If your sole goal in forming a trust is to get a tax break, you'll probably be disappointed at some point, says Hilary Dudley, CEO of Citadel Fiduciary.
"It has become much more expensive to hold assets in a trust, and there are fewer possibilities for tax planning than in the 1970s, when trusts were not even taxable," she notes.
The main change in the taxation of trusts in recent years has been the introduction of Section 7C of the Income Tax Act, which came into force on 1 March 2017. In this section, the official interest rate is applied to low-interest or interest-free loans to trusts. This was probably implemented, according to Dudley, to make the transfer of assets to trusts more expensive for individuals.
"From a tax perspective, it has made this legislation more expensive to fund a trust through a loan, but it should be noted that this is not the only way to fund a trust," says Dudley.
"Trusts continue to play an important role in estate planning if they are founded for the right reasons and provide benefits such as asset protection and continuity."
She points out that before deciding to establish a new foundation or terminate an existing one, many aspects have to be considered.
"This is particularly relevant if you or your heirs intend to emigrate to another country, as tax residence and foreign exchange control issues would become particularly important," says Dudley. As of 1 March 2018, the value of rebates and donations of more than R 30 million will no longer be taxed at 20%, but at 25%.
"The introduction of a tiered estate tax rate may reinforce the argument for using trust funds in estate planning, especially when dealing with multi-generational assets such as farms or holiday homes," she explains.

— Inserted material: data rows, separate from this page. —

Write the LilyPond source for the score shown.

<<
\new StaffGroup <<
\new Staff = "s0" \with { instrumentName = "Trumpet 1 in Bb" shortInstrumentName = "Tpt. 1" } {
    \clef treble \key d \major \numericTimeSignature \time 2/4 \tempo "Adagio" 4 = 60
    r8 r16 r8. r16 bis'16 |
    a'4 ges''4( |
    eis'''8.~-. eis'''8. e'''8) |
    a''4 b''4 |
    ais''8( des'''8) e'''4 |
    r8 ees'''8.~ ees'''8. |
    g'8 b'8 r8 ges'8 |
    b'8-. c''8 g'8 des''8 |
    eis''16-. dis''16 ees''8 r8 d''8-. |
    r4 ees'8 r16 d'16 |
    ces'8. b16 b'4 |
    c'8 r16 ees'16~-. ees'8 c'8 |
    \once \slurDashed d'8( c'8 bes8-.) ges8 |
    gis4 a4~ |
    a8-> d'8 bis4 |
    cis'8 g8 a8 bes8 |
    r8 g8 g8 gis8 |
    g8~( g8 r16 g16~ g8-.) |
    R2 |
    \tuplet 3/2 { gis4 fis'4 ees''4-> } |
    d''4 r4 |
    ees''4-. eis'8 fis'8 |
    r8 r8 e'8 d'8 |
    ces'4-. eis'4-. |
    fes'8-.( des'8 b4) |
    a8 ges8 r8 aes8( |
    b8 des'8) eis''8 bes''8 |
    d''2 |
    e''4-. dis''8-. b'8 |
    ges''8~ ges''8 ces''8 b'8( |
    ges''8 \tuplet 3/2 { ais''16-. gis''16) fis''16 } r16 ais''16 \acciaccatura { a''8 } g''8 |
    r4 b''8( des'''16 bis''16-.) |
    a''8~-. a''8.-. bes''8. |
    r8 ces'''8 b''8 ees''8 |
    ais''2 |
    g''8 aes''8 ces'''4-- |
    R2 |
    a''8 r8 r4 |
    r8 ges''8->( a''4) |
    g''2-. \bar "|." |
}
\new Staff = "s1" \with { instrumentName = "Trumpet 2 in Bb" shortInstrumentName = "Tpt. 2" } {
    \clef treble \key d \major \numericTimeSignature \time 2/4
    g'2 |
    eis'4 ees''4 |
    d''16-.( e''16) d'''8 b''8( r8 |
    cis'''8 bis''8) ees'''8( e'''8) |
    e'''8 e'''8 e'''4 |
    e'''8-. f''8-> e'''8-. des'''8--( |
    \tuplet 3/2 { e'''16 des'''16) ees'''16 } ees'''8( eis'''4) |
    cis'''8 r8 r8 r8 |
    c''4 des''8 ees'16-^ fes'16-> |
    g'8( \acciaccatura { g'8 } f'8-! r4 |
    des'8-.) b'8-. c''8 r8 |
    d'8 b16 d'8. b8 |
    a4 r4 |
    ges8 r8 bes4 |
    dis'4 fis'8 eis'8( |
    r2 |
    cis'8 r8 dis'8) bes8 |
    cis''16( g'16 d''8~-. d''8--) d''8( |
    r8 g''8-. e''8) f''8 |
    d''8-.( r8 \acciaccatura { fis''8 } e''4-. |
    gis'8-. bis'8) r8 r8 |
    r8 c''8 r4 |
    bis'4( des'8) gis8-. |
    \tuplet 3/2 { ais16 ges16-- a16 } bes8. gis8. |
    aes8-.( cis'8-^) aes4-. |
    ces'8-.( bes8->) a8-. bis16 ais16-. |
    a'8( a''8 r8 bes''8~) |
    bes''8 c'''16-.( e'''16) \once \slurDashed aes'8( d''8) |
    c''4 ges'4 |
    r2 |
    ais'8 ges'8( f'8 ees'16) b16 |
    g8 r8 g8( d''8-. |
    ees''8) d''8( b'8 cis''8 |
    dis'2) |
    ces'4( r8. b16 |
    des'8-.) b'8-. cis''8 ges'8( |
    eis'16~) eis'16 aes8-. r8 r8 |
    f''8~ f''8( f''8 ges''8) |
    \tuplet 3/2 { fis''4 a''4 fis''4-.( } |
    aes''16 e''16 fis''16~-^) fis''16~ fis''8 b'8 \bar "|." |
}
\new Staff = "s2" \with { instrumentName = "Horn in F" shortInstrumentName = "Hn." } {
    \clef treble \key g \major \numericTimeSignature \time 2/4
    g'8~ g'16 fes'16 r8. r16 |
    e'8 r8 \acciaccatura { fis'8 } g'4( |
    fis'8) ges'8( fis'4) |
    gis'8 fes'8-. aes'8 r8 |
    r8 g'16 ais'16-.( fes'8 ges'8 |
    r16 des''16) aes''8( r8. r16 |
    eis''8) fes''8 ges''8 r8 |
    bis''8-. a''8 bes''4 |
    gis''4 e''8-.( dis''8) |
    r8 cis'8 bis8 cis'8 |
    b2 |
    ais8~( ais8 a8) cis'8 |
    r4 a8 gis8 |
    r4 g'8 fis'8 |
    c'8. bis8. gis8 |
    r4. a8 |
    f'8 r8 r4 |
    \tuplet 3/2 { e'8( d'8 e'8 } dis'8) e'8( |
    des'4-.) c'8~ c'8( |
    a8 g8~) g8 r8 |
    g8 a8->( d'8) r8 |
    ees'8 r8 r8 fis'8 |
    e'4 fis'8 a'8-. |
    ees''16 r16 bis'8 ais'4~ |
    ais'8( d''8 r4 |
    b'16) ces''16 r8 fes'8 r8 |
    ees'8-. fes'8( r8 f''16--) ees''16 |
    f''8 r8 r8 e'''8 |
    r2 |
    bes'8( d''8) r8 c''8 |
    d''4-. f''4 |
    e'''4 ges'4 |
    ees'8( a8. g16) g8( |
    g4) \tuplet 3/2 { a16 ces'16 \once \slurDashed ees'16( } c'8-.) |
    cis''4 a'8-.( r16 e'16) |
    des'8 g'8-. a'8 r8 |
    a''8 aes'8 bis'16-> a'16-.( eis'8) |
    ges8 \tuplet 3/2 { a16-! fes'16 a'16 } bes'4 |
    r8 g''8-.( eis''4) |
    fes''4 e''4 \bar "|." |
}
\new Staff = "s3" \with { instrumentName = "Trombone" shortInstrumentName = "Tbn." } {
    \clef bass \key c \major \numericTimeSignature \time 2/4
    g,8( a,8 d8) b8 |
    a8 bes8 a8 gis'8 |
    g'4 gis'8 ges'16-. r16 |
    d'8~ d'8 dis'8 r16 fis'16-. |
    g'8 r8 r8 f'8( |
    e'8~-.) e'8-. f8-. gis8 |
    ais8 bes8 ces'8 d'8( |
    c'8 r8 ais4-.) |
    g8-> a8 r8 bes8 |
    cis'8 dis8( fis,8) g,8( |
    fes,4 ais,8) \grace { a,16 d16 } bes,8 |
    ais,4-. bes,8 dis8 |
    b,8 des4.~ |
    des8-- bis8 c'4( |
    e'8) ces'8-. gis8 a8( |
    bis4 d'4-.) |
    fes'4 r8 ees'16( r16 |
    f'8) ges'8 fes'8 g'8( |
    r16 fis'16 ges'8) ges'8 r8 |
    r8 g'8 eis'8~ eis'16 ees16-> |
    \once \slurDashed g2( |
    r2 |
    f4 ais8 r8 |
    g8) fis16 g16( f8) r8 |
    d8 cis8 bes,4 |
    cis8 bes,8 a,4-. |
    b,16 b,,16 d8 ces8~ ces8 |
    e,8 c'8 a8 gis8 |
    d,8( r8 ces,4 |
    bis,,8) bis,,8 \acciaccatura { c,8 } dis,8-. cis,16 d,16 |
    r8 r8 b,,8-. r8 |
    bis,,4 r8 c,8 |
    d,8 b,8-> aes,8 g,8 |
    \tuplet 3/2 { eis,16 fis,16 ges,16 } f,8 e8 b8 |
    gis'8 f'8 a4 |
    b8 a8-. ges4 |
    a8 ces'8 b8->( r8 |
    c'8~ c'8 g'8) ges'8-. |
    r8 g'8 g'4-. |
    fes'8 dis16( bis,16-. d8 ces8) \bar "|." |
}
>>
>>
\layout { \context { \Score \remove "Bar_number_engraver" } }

In addition, the situs tax (a death tax levied on assets in countries such as the United Kingdom and the US) increases the value of trusts in estate planning, in their view. The Situs tax applies even if the property is owned by non-residents of that country.
Although there are regulations that prevent tax on the same assets being levied twice (double taxation), problems can arise if the taxes on foreign taxes are higher than in South Africa.
"Given foreign exchange control restrictions on offshore FDI in local trusts, South Africans might consider using offshore trusts to achieve the same estate planning goals," says Dr. Dudley.